YOUR GOAL:
Below are the entries; return every line among them that holds the word "paint".

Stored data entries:
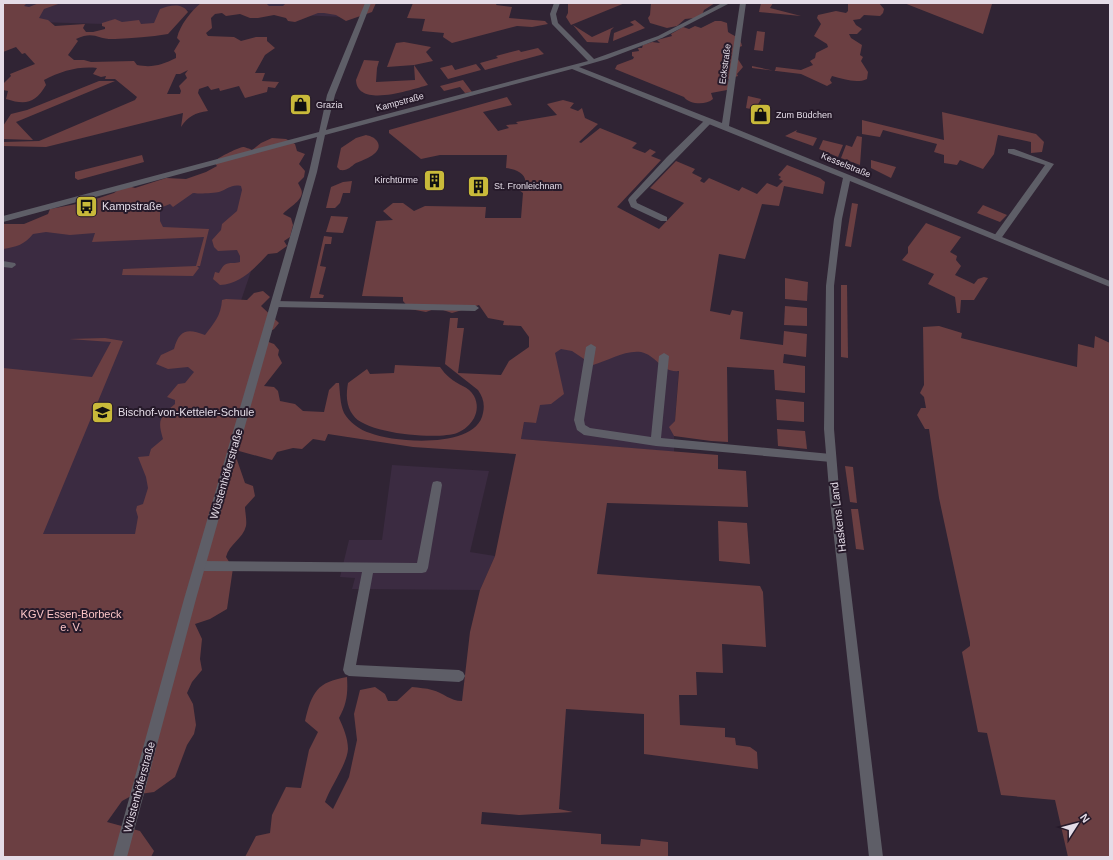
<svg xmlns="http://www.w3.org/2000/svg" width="1113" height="860" viewBox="0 0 1113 860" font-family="Arial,sans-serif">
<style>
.built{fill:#3b2b41}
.green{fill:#6b3f42;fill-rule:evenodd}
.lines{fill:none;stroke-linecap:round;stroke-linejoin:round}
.lane{fill:#5e5e67;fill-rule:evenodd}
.street{fill:#5e5e67;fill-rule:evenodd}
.labels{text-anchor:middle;stroke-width:4;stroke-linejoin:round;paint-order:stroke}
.far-street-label{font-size:9px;fill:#e4dce7;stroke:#261a2a}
.far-poi-label{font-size:9px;fill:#e4dce7;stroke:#261a2a;text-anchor:start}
.poi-label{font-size:11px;fill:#e4dce7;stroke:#261a2a;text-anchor:start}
.street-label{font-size:11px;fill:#e4dce7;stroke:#261a2a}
.park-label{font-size:11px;fill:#fcc5c7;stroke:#261a2a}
</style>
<rect width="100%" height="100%" fill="#302434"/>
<!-- built -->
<g class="built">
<polygon points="28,3 350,3 343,17 183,10 171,26 3,21 3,17"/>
<polygon points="283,177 214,380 153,533 3,594 3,232 201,178"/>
<polygon points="552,341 680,354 675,421 670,428 674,436 674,452 521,439 524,422 535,423"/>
<polygon points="392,465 489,471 470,552 495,556 480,590 352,589 355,578 340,577 349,540 382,540"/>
</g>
<!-- green -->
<g class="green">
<path d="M 3,3 L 27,3 L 24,6 L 29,7 L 39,3 L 61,3 L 44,9 L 39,18 L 48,20 L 55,26 L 85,24 L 83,28 L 86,32 L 93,32 L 105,29 L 105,27 L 102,26 L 102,23 L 115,19 L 122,22 L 139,20 L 141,24 L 154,23 L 160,9 C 169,6 181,2 188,12 L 168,34 C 150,37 133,38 115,39 C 97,40 95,30 76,39 L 78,41 L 68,55 L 74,60 L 84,60 L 91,62 L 134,61 L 137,65 C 152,68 162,65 176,58 L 176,54 L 174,51 L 180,41 L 177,38 C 180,25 191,11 201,3 L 266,3 L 269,6 L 283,6 L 286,3 L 376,3 L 372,12 L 346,21 L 336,15 L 324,13 L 318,13 L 295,22 L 288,21 L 286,18 L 274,15 L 258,18 L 250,18 L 240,14 L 226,16 L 222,13 L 215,14 L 211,18 L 212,28 L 206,33 L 208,36 L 234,37 L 241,41 L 256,37 L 267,37 L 267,41 L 275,48 L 265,55 L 255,73 L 265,73 L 262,81 L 279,82 L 275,88 L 268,87 L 267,92 L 245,98 L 239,86 L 220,91 L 219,88 L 211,90 L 208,86 L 199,89 L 198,93 L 208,111 C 195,113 188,116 181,127 L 183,113 L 46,147 L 3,146 L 3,142 L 39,141 L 135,100 L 137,97 L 115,79 L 105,79 L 106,76 L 101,77 L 93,74 L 97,68 C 79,66 61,71 44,80 L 46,85 C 35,104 25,105 6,99 L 8,91 L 3,90 L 3,84 L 11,76 L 10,74 L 35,64 L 25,53 L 22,54 L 16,47 L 3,52 ZM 188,70 L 185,74 L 187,78 L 179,86 L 181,91 L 180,94 L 167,94 L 176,74 L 180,74 Z"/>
<polygon points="413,3 497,3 496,5 512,7 509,18 545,21 548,24 532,27 517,26 452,43 443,37 444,33 422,31 425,19 407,18"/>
<polygon points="568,3 625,3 571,25 566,17 568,13"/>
<polygon points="651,3 715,3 704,10 702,15 695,18 685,19 677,26 667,28 650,23 648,18 650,15"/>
<polygon points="761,3 773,3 770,8 801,16 759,12"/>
<path d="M 848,3 L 879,3 L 884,9 L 883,13 L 880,16 L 864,15 L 860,19 L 853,20 L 856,25 L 862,29 L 857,34 L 849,34 L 851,38 L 862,45 L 860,55 L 863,57 L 861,61 L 868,72 L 867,79 C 856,84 844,79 832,76 L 830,80 L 832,83 L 827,86 L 801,74 L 752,68 L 752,66 L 775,71 L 776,67 L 801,70 L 813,65 L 810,61 L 815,58 L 816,53 L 828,47 L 827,44 L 814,36 L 821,24 L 817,18 L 818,15 L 836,11 L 846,13 L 848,11 Z"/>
<polygon points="904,3 985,3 992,4 983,34"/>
<polygon points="635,20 645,28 613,41 614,33 634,25 630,22"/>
<path d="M 715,21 L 721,21 L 727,23 L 728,32 C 734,36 741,38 742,46 L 735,49 L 734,53 L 743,67 L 737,74 L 738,76 L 728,79 L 729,88 L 727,90 L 711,93 L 713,99 C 705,106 689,104 684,97 L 615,69 L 617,65 L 633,59 L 634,57 L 632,56 L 632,52 L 639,51 L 638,48 L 642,48 L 643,45 L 652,42 L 660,43 L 657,40 L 672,36 L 671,34 L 683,27 L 689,29 L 695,26 L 701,28 Z"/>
<polygon points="573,25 592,37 614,27 611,30 608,43 587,42"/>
<polygon points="757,31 765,32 763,51 754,50"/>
<path d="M 404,42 L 431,47 L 426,52 L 433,61 L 414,65 L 428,85 C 413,89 357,109 356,80 L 364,60 L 379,61 L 377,68 L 376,82 L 415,80 L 414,65 L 387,67 L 396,43 Z"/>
<polygon points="538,48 544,54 485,70 480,63 498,58 496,56 519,50 521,52"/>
<polygon points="476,64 481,70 448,79 440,68 452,65 455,70"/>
<polygon points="463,80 472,92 465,93 460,87 444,91 440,86"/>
<polygon points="99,81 115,81 16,122 33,140 3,139 3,126 11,114 27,110"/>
<polygon points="748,96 761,99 755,110 746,108"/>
<path d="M 507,97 L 512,105 L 483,112 L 498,131 L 509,128 L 506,125 L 518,124 L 516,122 L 557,115 L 547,104 L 563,100 L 574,103 L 570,108 L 578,111 L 582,108 L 585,118 L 598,124 L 579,142 L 581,143 L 600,128 L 637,143 L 632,148 L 645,153 L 650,149 L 656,152 L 651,156 L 661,160 L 617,207 L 659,229 L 684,203 L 650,188 L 676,161 L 695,169 L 692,173 L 702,178 L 700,181 L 704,183 L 709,178 L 739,191 L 742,187 L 757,194 L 767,183 L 777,187 L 783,181 L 779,179 L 781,177 L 778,175 L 787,165 L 820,178 L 825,182 L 823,194 L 784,186 L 779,206 L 762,204 L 745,259 L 719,254 L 710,311 L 730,315 L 732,310 L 743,312 L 740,339 L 783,345 L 784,331 L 807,334 L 806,357 L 784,354 L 783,363 L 805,366 L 805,393 L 775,390 L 774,370 L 727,367 L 728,442 L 711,441 L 674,436 L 669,427 L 675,421 L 679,371 C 662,373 656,355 641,352 C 624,350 608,361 593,365 L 572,351 L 561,349 L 555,353 L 564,394 L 551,404 L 540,405 L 536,423 L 524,422 L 521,439 L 718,455 L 718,469 L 746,471 L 748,507 L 607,503 L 597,574 L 760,586 L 763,592 L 766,647 L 722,644 L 723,673 L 696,672 L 697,695 L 679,695 L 680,725 L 725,728 L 725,737 L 735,738 L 736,745 L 750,747 L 757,752 L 758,769 L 644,754 L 644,714 L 566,709 L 559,809 L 573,812 L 519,815 L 482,812 L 481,824 L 601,834 L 601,844 L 640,846 L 641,839 L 668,842 L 668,857 L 245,857 L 256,836 L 270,833 L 272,815 L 286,787 L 301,788 L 309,750 L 318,732 L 305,721 C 312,692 317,682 347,677 C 348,693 347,704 339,718 C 343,727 348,738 348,749 C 347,764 331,786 325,802 L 333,809 L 349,777 L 357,740 L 354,714 L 360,690 L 375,687 L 385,694 L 388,701 L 397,701 L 412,687 C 419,688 426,688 432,690 C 444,693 450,701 462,701 L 470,632 L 480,590 L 495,556 L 516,454 L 413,447 L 328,434 L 325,441 L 313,439 L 302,449 L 293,448 L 277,452 L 272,460 L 239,451 L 236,457 L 245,483 L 253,486 L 255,496 L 245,507 C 245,512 247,520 246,526 C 243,539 229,544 226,557 L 233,568 L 227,609 L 210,619 L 195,624 L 202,639 L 200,659 L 202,670 L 192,682 L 187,693 L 193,704 L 196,725 L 194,734 L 187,745 L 175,777 L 154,792 L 133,795 L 122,801 L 107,822 L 140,831 L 154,851 L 151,857 L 3,857 L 3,368 L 92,377 L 111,342 L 69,339 L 105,338 L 123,341 L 43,534 L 135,534 L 138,517 L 136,510 L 137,506 L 143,504 L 148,488 L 146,477 L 138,457 L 149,456 L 151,449 L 163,439 C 157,419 160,417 175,404 L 175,400 L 167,397 L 178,384 L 185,383 L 194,372 L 188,367 L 168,369 L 156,364 L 161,355 L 174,349 C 179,330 187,328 205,335 C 214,323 221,316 222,300 L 226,299 L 247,300 L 254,293 L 263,291 L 270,297 L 261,306 L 279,323 L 274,329 L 266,334 L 263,340 L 274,344 L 279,350 L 278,355 L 282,363 L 264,386 L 274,387 L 278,391 L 280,401 L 295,404 L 303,411 L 324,412 L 329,390 L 336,383 L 339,383 C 340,392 340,404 344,413 C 349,422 360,430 370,433 C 395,443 477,449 483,413 C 485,404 483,397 478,390 L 445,364 L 450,318 L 458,318 L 457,328 L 464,328 L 458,373 L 501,375 L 509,361 L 529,347 L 529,337 L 521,326 L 503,325 L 504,321 L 488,318 L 479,305 L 452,313 L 437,308 L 426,312 L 410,309 L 403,301 L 403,297 L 362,296 L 376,221 L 393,220 L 383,211 L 393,203 L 403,203 L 414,211 L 425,206 L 486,207 L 485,218 L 521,218 L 523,193 L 519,190 C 534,179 519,169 506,168 L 507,155 L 440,155 L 421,159 L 389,133 L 389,130 Z"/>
<polygon points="942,112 1036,134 1044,142 1042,152 1031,153 1031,142 998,135 994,154 983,169 960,160 957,165 944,163 944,155 934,152 937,144 883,130 880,137 862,134 862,120 944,140"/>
<polygon points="797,130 796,132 817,138 813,146 785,136"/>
<path d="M 366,135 C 370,136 374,137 377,141 C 385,153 363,160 356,163 C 350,167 348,171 340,170 L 337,167 L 341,148 L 356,138 Z"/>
<polygon points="857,136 862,137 860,165 841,158 846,145 852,147"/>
<path d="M 272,138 L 286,139 L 295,144 L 297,151 L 305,154 L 299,164 L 305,171 L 304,177 L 298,183 C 299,185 300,187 301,189 C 306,199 288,208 283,214 L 291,218 L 293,225 L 290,237 L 284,241 L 287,246 L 277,253 L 268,254 C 255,268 240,284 220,285 L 213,279 L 215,272 L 219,273 C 226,259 229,265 240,262 L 240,256 L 237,250 L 218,251 L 214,247 L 212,240 L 221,230 L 222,224 L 237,211 L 242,190 L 241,186 C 231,184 228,189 219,192 C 215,193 198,194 193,193 L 173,207 L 170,204 L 160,208 L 160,221 L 163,227 L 209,229 L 200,266 L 197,266 L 199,268 L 193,276 L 122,275 L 123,269 L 196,266 L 204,237 L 92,242 L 95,233 L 70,235 L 46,232 L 33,234 C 24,245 16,247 3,249 L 4,224 L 24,224 L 48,214 L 50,209 L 87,202 L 114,193 L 125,185 L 135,188 L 166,178 L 186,179 L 206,172 L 217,166 L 214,162 C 217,158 237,148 243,147 C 245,147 250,149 252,150 L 261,143 Z"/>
<polygon points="823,140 843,145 838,157 819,149"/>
<polygon points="142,155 144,162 78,180 75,178 75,172"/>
<polygon points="871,160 896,167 891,178 871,168"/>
<polygon points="352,181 350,193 343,193 340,203 335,208 326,208 331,187 343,182"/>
<polygon points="852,203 858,204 851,247 845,246"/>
<polygon points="983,205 1007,215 1000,222 977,213"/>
<polygon points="331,216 348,217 343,233 326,232"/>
<polygon points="926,223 961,237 950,252 957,256 956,260 961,266 955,275 974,284 978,279 984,277 988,278 974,300 961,300 960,313 957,313 955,297 928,284 934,274 902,260 908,253 908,247"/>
<polygon points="324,236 332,237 331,244 325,244 320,266 326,267 319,294 324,295 323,298 310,298"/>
<polygon points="785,278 808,282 807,301 785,299"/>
<polygon points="841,285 847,285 848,358 841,357"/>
<polygon points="785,306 807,308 807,326 784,325"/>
<polygon points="939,326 962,333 961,338 1077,367 1078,344 1094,348 1095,336 1110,343 1110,857 1068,857 1055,800 1001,795 987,733 978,732 962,652 970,646 970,642 939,498 929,429 925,429 917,415 921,408 926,408 924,397 920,393 924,385 923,327"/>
<path d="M 395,365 L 440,367 C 443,371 446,375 450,378 C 457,385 469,386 474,396 C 482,411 472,427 457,433 C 438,440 365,434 353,415 C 346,406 346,394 348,383 L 367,369 L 370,374 L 394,373 Z"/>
<polygon points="776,399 804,402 804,422 777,420"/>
<polygon points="777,429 805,431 807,449 778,446"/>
<polygon points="845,466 853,467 857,503 850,502"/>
<polygon points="851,509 858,509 864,550 856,549"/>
<polygon points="718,521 747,523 750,564 719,561"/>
</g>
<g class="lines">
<!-- lane -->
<g class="lane">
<polygon points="706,119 712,119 713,121 636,200 637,203 667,217 667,221 661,221 631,207 628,200 629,198 667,157"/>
<polygon points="1008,149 1014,149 1054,164 1000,240 994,240 994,236 1045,165 1008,153"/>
<polygon points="3,261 15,263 16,265 12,268 3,267"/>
<polygon points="275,301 475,305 479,308 475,311 275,307 271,304"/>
<polygon points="591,344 596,347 584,420 585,425 590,428 651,437 659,356 664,353 669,356 661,438 831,454 835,455 836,458 835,461 831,462 656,446 584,435 577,430 574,420 586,347"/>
<polygon points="437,481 441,482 442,485 428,568 426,572 422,573 373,573 356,665 459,670 463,672 465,676 463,680 459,682 349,676 345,674 343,670 362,572 200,571 196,570 194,566 196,562 200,561 417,563 432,485 433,482"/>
</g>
<!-- street -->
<polygon class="street" points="365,3 371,3 335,95 326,130 588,61 552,24 550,14 554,3 560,3 556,14 558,23 594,59 658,36 722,3 730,3 662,38 607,59 579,67 722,123 740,3 746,3 729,126 1110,281 1110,287 850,181 842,219 834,286 834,429 840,501 883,857 869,857 830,501 824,429 826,286 834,219 843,178 572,69 325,135 317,172 196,599 127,857 113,857 184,599 309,172 317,137 3,222 3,216 319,132 327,95"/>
</g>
<!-- icons -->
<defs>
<symbol id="shop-square" viewBox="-11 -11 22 22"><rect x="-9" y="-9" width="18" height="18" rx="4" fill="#c9ba3a" stroke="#261a2a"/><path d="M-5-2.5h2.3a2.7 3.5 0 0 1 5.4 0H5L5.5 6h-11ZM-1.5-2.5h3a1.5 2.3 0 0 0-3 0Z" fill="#111"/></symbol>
<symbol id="building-square" viewBox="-11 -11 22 22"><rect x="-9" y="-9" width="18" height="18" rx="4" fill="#c9ba3a" stroke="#261a2a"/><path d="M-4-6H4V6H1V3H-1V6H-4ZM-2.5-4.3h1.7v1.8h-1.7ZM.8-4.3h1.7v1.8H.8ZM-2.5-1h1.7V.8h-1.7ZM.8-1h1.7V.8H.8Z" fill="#111"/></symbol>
<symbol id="bus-square" viewBox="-11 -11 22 22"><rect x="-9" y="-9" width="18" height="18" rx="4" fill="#c9ba3a" stroke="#261a2a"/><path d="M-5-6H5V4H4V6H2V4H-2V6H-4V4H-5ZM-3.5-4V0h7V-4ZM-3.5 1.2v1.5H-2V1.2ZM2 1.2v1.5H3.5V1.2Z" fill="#111"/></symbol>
<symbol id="school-square" viewBox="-11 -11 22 22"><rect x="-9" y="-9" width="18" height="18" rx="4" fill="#c9ba3a" stroke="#261a2a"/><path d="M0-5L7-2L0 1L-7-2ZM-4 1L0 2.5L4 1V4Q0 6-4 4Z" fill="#111"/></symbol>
</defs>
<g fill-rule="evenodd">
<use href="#shop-square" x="288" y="92" width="25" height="25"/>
<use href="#shop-square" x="748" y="102" width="25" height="25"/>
<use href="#building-square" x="422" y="168" width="25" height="25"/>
<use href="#building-square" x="466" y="174" width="25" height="25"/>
<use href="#bus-square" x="74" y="194" width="25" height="25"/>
<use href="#school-square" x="90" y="400" width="25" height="25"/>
</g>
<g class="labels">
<!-- far-street labels -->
<g class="far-street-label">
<text transform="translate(725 64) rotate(-82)" y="3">Eckstraße</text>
<text transform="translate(400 102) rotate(-15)" y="3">Kampstraße</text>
<text transform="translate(846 165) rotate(22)" y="3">Kesselstraße</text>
</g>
<!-- far-poi labels -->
<g class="far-poi-label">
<text x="316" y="108">Grazia</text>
<text x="776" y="118">Zum Büdchen</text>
<text x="418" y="183" text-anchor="end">Kirchtürme</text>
<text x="494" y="189">St. Fronleichnam</text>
</g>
<!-- poi labels -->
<g class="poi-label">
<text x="102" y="210">Kampstraße</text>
<text x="118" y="416">Bischof-von-Ketteler-Schule</text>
</g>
<!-- street labels -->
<g class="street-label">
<text transform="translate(226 474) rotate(-74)" y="4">Wüstenhöferstraße</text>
<text transform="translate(838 517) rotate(-97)" y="4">Haskens Land</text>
<text transform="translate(139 787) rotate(-75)" y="4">Wüstenhöferstraße</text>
</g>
<!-- park labels -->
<g class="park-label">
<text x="71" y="618">KGV Essen-Borbeck<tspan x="71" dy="13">e. V.</tspan></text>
</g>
</g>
<!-- border -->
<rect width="1113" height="860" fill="none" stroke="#e4dce7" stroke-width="8"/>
<!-- north arrow -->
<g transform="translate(1077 824) rotate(54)" stroke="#261a2a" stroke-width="3" paint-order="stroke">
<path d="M0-3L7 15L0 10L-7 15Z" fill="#e4dce7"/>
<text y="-6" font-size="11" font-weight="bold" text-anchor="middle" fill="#e4dce7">N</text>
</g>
</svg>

THE COMPLETED TASK:
.labels{text-anchor:middle;stroke-width:4;stroke-linejoin:round;paint-order:stroke}
<g transform="translate(1077 824) rotate(54)" stroke="#261a2a" stroke-width="3" paint-order="stroke">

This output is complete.